Wednesday, December 12, 2012


Economics of nuclear energy

Nuclear power has always been touted as mankind’s finest invention to produce power at cheap prices without significantly harming the environment. However, a closer analysis reveals that it continues to remain one of the most expensive enterprises in the world, requiring constant subsidies and governmental support to ensure its continuous survival.
The most overwhelming concern for the nuclear power industry is its high capital cost. Although operating and maintenance expenses generally remain low, plant construction costs are exorbitantly high with construction timetables completely unpredictable. One of the recently made commissioned reactors in the US has been the nuclear power facility at Watts Bar, Tennessee, which started operations in 1996 but took 23 years to complete at a cost of $6.9 billion. In New York, a nuclear power plant was decommissioned in 1994 which took approximately 21 years for construction. The plant never got operational status due to stiff opposition from local communities. What was more disturbing was the cost estimate. The total costs of the nuclear power plant went up from an original $70 million estimate to $6 billion in actual and never generated a single watt of electricity. Other nuclear power stories are similar. According to one study, of the 75 plants that have come online in 1986 in the US, all of them exceeded initial cost estimates by a range of 209%-381%.
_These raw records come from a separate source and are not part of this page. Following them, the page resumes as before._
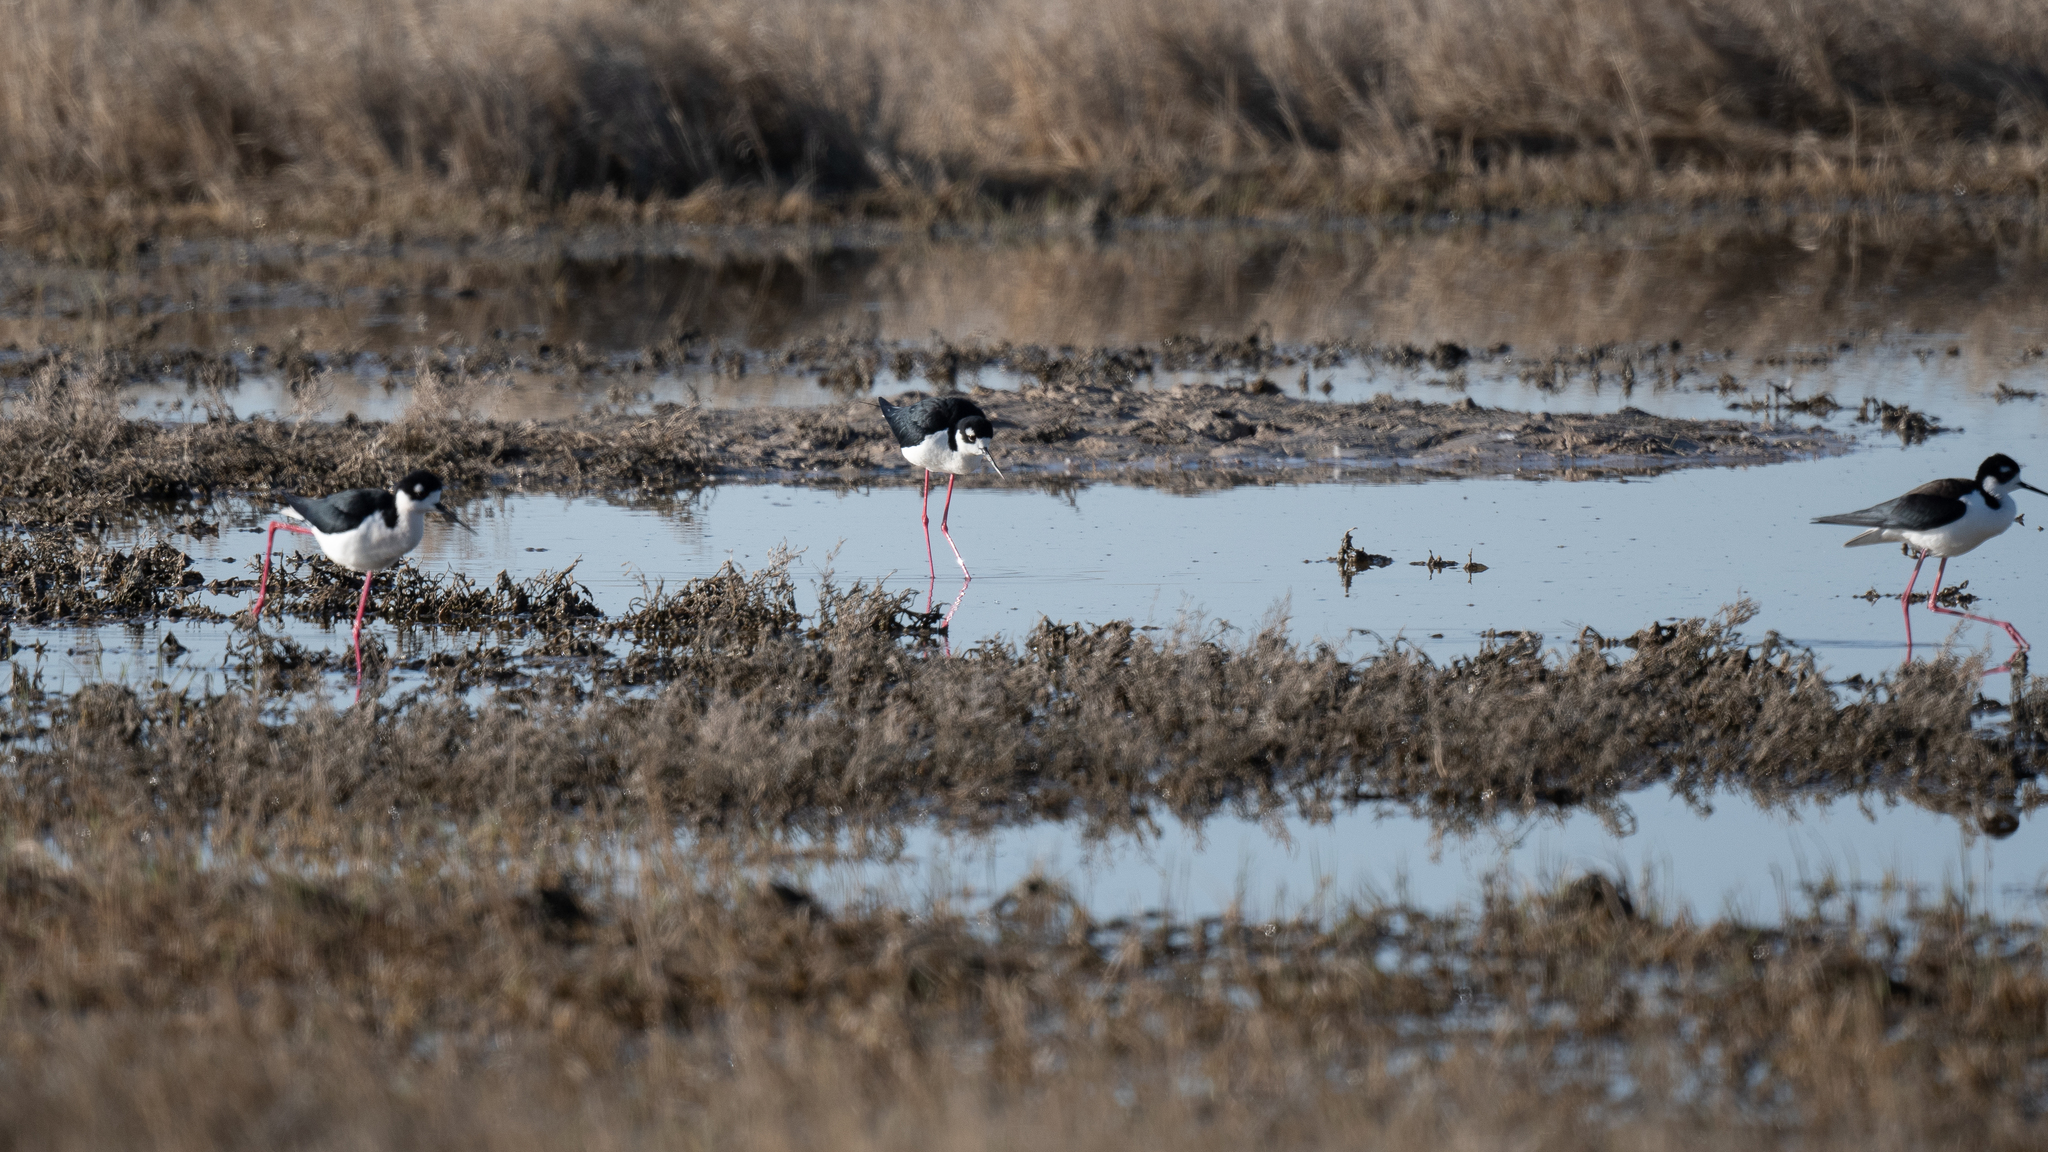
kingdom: Animalia
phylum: Chordata
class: Aves
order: Charadriiformes
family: Recurvirostridae
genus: Himantopus
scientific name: Himantopus mexicanus
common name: Black-necked stilt
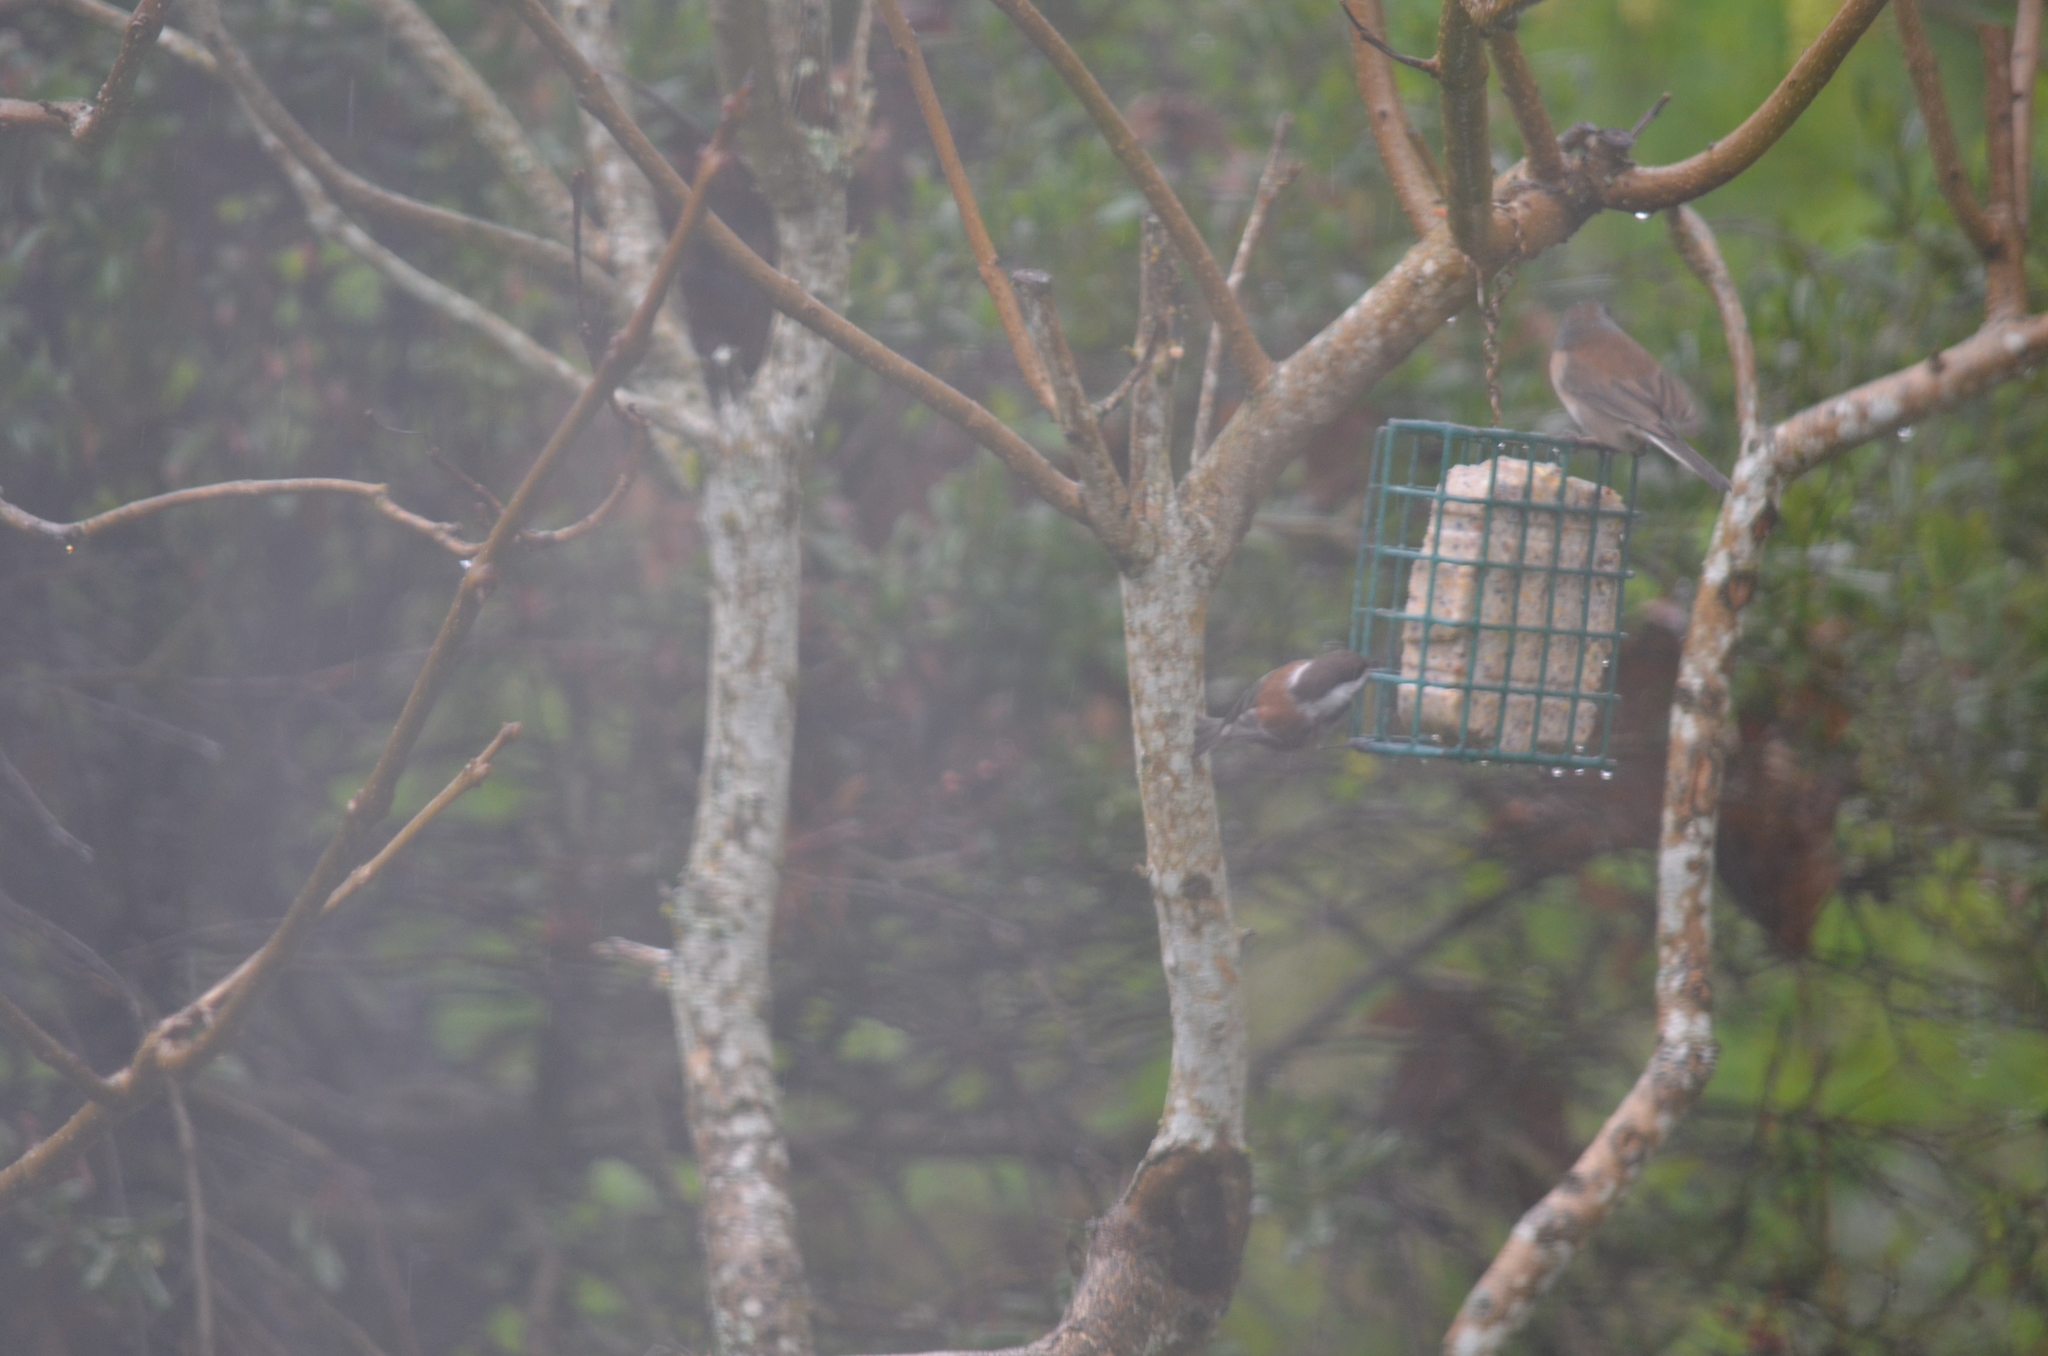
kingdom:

The decommissioning part of a nuclear power reactor is economically taxing too. The decommissioning of the Yankee Rowe reactor in Massachusetts, US had expected to cost $120 million, with the final price topping more than $450 million. Moreover, estimated decommissioning costs of all the commercial, mili­tary and research reactors in the US are estimated at around $33 billion. The United States recently approved a plan to build the first new nuclear power plant in more than 30 years, despite safety concerns raised by the Nuclear Regulatory Commission in the aftermath of Japan’s 2011 Fukushima disaster. To get the project up and running, the Obama administration offered project developers a staggering $8.3 billion in federal loan guarantees as an incentive.